■ **Available records**

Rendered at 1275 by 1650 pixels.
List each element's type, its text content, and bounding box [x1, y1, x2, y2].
==
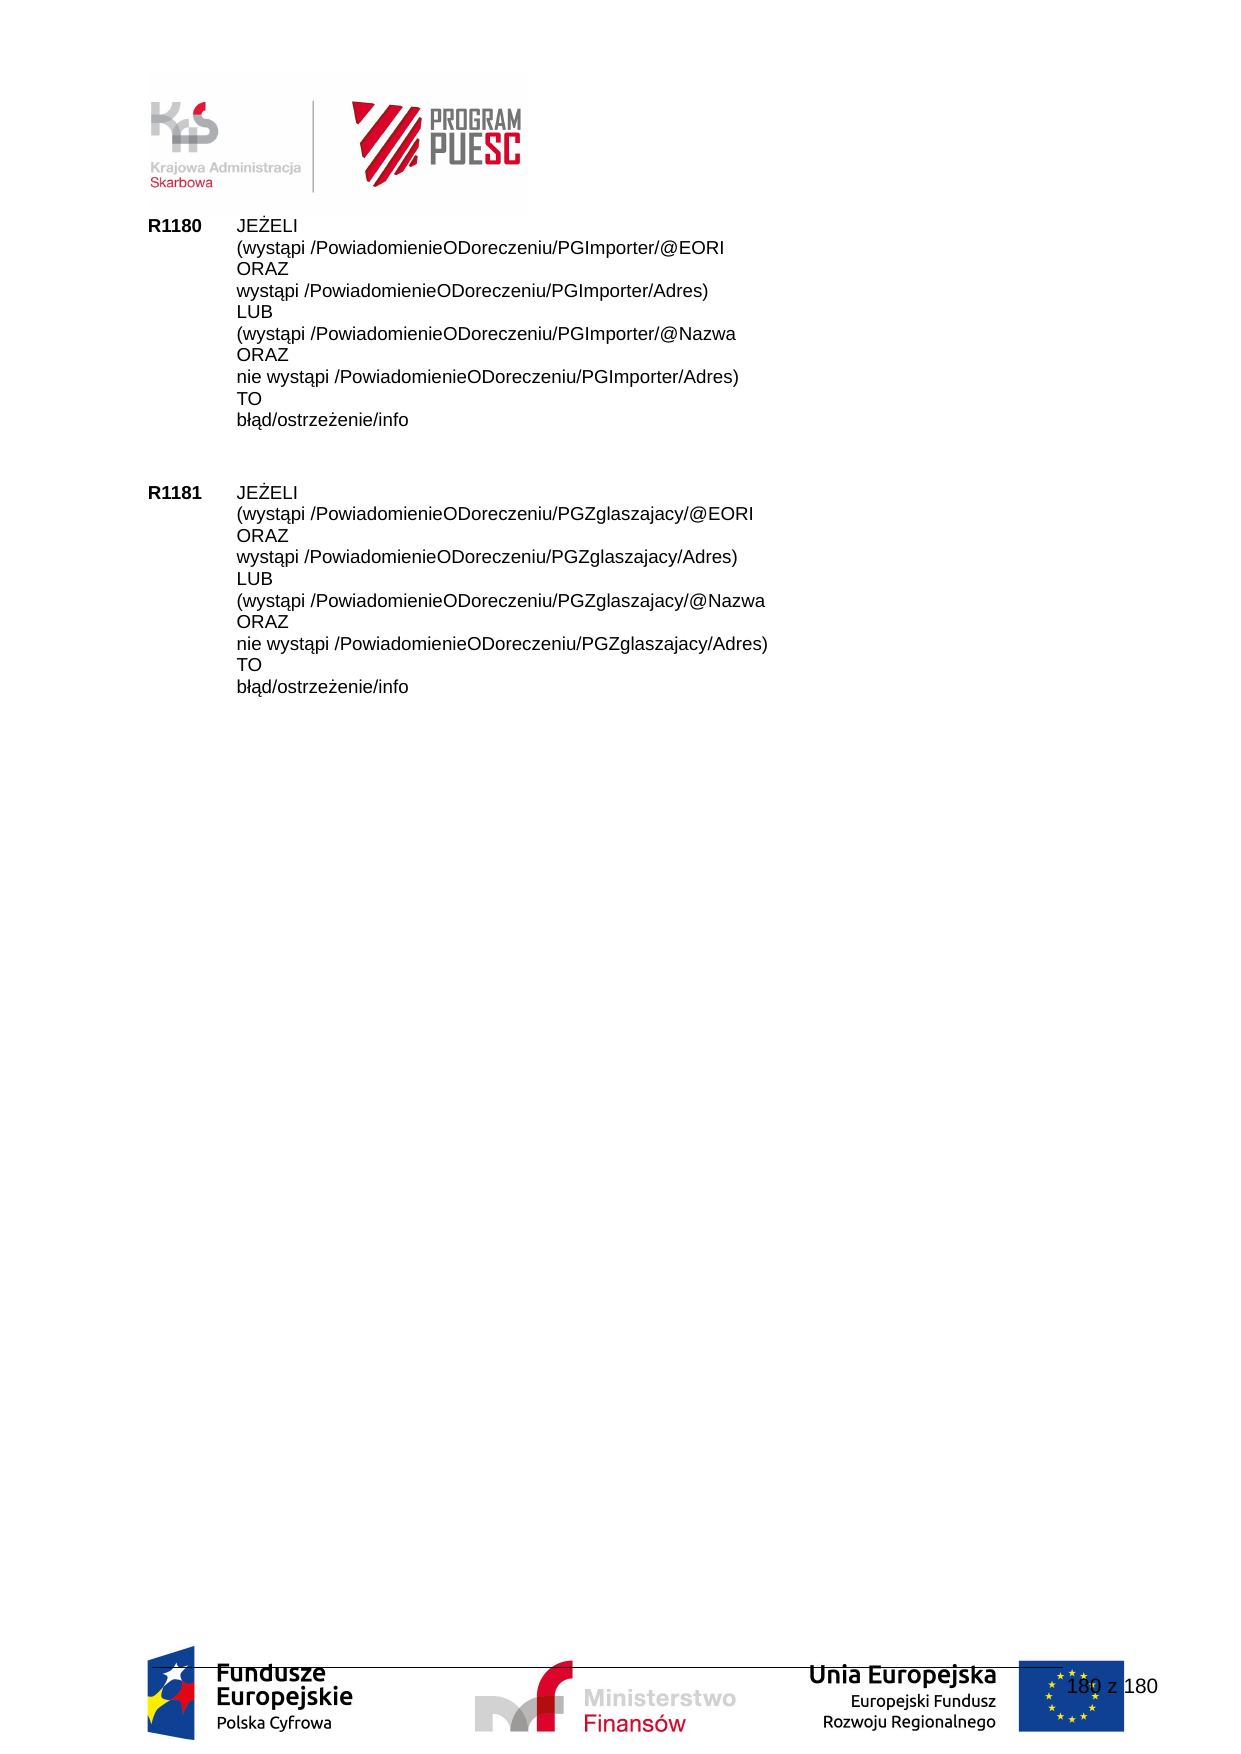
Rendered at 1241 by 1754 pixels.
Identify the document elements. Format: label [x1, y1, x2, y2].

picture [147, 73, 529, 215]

■ **Exercise requirements**
From the entries above, copy out every line where the string "Rendered" appears.

■ **Output for this task**
Rendered at 1275 by 1650 pixels.
Rendered at 1241 by 1754 pixels.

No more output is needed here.